[Q] systematic error

What is systematic error? Can it be modeled statistically? Is it random? Is it fixed? Is it a bias? Is it …?
Astronomers sometimes call it measurement error. Statisticians, therefore, will dig in materials under the topic of measurement error. Don’t be fooled by the name. Statisticians’ measurement error generally corresponds to astronomers’ statistical error, not systematic error. This systematic error could be related to nuisance parameters, profile likelihoods, hierarchical Bayesian modeling, or a fixed bias (empirically known or other source provides its estimate – because of resourcing external information, it may be considered from a meta data analysis viewpoint) from a statistics perspective although astronomers have their sophisticatedly developed ways to treat this error. So far, unfortunately, there is no golden rule to include systematic error in the modeling process. Can you help me to get a better sense about the definition of systematic error with a statistical language? What would be your answer to the question at the top?

1. vlk:

btw, I don’t think it is correct to say that “Astronomers sometimes call it measurement error” — we don’t do that except by mistake. Measurement error invariably refers to the statistical uncertainty that attaches to the data. Systematic errors are attached to the calibration.

06-21-2008, 8:30 am
2. hlee:

I probably read too many astro-ph preprints. The phrase, systematic errors occurred too often in various places, not just in x-ray astronomy, which confuses me. The only error I know before reading astro-ph was so called statistical errors having stochastic nature that can be modeled. To distinguish non statistical errors, I think astronomers use the term systematic error or measurement error. My understanding of measurement errors is the additional columns adjacent to measurement columns in catalogs which often come from calibration, not from repeated measures nor from bayesian modeling.

06-24-2008, 6:56 pm
3. vlk:

addition columns adjacent to measurement columns in catalogs which often come from calibration, not from repeated measures nor from bayesian modeling

These numbers are invariably derived from data, and therefore represent some kind of model parameter. Errors on the model parameters are most definitely affected by both statistical (aka measurement) and systematic errors. People may sometimes misuse the term “measurement error” to include the errors that describe such parameter uncertainties, but by and large, I think astronomers are quite clear on what is measurement error: it is the uncertainty in the measurement, i.e., a measure of how well you know the data, and thus is entirely statistical in nature. A proper understanding of the data will of course require a knowledge of the systematic effects that may affect the model that is being used to match to the data.

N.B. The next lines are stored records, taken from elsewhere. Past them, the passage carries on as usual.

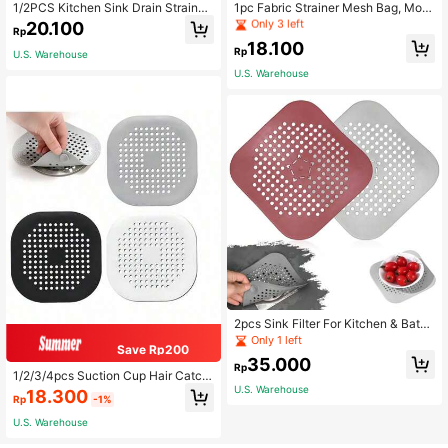
High Repeat Customers
High Repeat Customers
1/2PCS Kitchen Sink Drain Strainer/
1pc Fabric Strainer Mesh Bag, Mod
Catcher/Basket/Cover/Filter/Trap/S
ern White Multifunction Mesh Filter
Only 3 left
Only 3 left
20.100
Rp
creen, Stainless Steel, Dishwasher
Bag For Kitchen
High Repeat Customers
18.100
Friendly
Rp
U.S. Warehouse
Only 3 left
U.S. Warehouse
2pcs Sink Filter For Kitchen & Bathr
oom, Sink Anti-Clog Drain Pad, Silic
Only 1 left
Save Rp200
one Kitchen Deodorizer Plug, Floor
35.000
Drain Cover, Tub Shower Floor Drai
Rp
1/2/3/4pcs Suction Cup Hair Catch
n Plug
er, Durable Silicone Square Shower
U.S. Warehouse
18.300
Rp
-1%
Drain Cover, Anti-Clogging Sink Filt
er Floor Cover, Shower Hair Drain Fi
U.S. Warehouse
lter, Suitable For Bathroom, Bathtub
And Kitchen, Bathroom Tool, Summ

It may be that all the confusion in terminology is just a Bayesian vs Frequentist thing. When in doubt, think Bayesian!

07-01-2008, 2:05 pm
4. hlee:

Those errors, next to measurement columns should be treated with either hyperparameters in Bayesian or nuisance parameters in Frequentist but not the sigma in normal distribution presumed to explain statistical errors, unless those measurement errors in the catalog coincide with statistical uncertainty, such as stochastic deviation of observations with respect to the model. I checked books and papers on measurement errors and asked some friends who are specialized in measurement error models but was not able to get any example similar to the measurement error columns in the astronomical catalogs. Both systematic error and measurement error are very cross cultural things but statistically are not justified well.

Now I become curious how Bayesian handles heteroscedasticity? We know measurement errors are not homogeneous.

07-02-2008, 2:10 pm
5. hlee:

There is a page about systematic error in Wikipedia! It is put closer to bias than uncertainty; bias to be calibrated so that it can be removed. Someone has to add more.